#### [PASSAGE GIVEN]
+--

Death in Las Vegas, and Life

Update, January 19, 2018:

The investigation is still in progress.

So far it looks like the person who decided to kill others acted on his own, paid for everything used, and left no obvious clue for his reasons.

I could speculate, claiming that he was driven to murder by watching too many game shows. Or being an accountant. Or having been born in Iowa. I won’t.

Instead, I’ll assume that we really don’t know why he started killing others. And that law enforcement folks are still working on the case:

My plans for today did not include writing about mass murder on the Las Vegas Strip and rush hour panic in Wimbledon.

Instead of trying to ignore what is now international headline news, I decided to look for whatever useful facts might be filtering through.

I’ll share what I found, along with what I think about the events.

How I feel about them is — sad, for what happened in Nevada. No words can console folks who lost family and friends there. I won’t try.

The Wimbledon panic? I’m not entirely sure what I feel about that.

Route 91 Harvest: Death at a Music Festival

(From BBC News, used w/o permission.)
(Area around Route 91 Harvest’s Sunday evening performance.)

+--

#### [ENTRIES SHOWN]
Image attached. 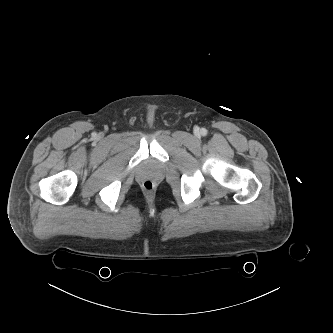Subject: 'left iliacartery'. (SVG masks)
<instances>
[{"label":"left iliac artery","instance_id":"left-iliac-artery-1","mask_svg":"<svg viewBox=\"0 0 333 333\" xmlns=\"http://www.w3.org/2000/svg\"><path fill=\"white\" fill-rule=\"evenodd\" d=\"M201 133H202L203 135H206L207 130L203 128V129L201 130Z\"/></svg>","mask_w":333,"mask_h":333}]
</instances>
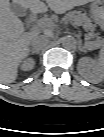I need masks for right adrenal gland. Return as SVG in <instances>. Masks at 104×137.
Wrapping results in <instances>:
<instances>
[{"mask_svg": "<svg viewBox=\"0 0 104 137\" xmlns=\"http://www.w3.org/2000/svg\"><path fill=\"white\" fill-rule=\"evenodd\" d=\"M31 54H39V51H36V50L32 49Z\"/></svg>", "mask_w": 104, "mask_h": 137, "instance_id": "1", "label": "right adrenal gland"}]
</instances>
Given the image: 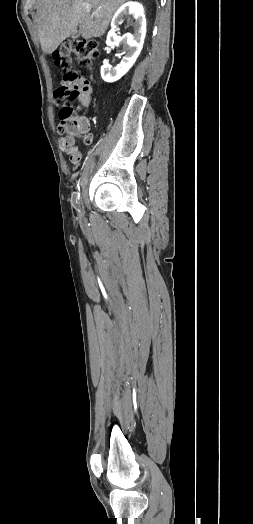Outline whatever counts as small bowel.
Instances as JSON below:
<instances>
[{"label":"small bowel","instance_id":"obj_1","mask_svg":"<svg viewBox=\"0 0 253 524\" xmlns=\"http://www.w3.org/2000/svg\"><path fill=\"white\" fill-rule=\"evenodd\" d=\"M53 95L55 98L60 99L63 97L64 92L62 89L57 88L54 90ZM92 92L86 96H78L79 102L83 108H87L91 101ZM88 129V123L83 118L82 119V131ZM60 147L63 153H65L70 161L74 164H78L82 159V153L76 149L66 138L60 139Z\"/></svg>","mask_w":253,"mask_h":524}]
</instances>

+--

#### [SET PROBLEM]
In the post above about the Las Vegas killings, what date is given for its update?

#### [ANSWER TO THE PROBLEM]
January 19, 2018